Researchers at Tongji University have identified arachidonic acid (ARA) metabolism as a critical regulator of early human embryo implantation. Using a novel in vitro co-culture system of human blastoids and 3D endometrial assembloids, the team recreated the maternal-embryo interface during the implantation window and systematically mapped the metabolic dynamics of early implantation.
Because early human implantation is difficult to study directly, the metabolic events that coordinate embryo attachment, endometrial receptivity, and early trophoblast development have remained largely unclear. To address this challenge, the researchers combined their co-culture model with integrated metabolomic and transcriptomic analyses, allowing them to track dynamic metabolic and transcriptional changes across the earliest stages of implantation.

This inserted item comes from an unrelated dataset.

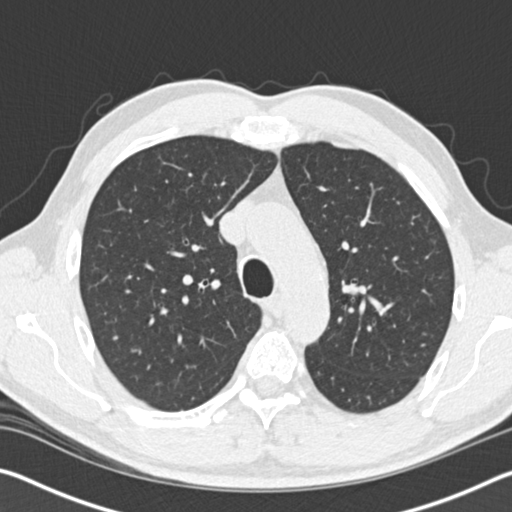
Axial slice from a low-dose chest CT screening exam; baseline screening round; lung window (W 1500 / L -600 HU); 2 mm slice thickness; 120 kVp. Male, age 61 years at enrolment.
Expert-annotated lung lesion, bounding box [x1, y1, x2, y2] px = [340, 271, 375, 318]. The screening reader recorded 2 non-calcified nodules or masses ≥4 mm on this exam (right middle lobe, left upper lobe); which of them this box marks is not recorded. Official screen result: positive, change unspecified: nodule(s) >= 4 mm or enlarging nodule(s), mass(es), or other non-specific abnormalities suspicious for lung cancer. Lung cancer was diagnosed 183 days after this screen: small cell carcinoma, NOS, left upper lobe, stage IIIB (AJCC 6th edition), 100 mm at pathology.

The study found that lipid metabolism is the dominant metabolic program during implantation, with long-chain polyunsaturated fatty acids (PUFAs), particularly arachidonic acid (ARA), and their downstream metabolites markedly enriched at early stages. Transcriptional analyses further showed that ARA-derived lipid mediators help shape the local inflammatory microenvironment, support endometrial decidualization, and promote trophoblast lineage progression and invasion. Single-cell RNA sequencing revealed that maternal stromal and epithelial cells are the major sources of lipid signaling, while embryonic cells rely primarily on glycolysis to meet the energy demands of rapid development.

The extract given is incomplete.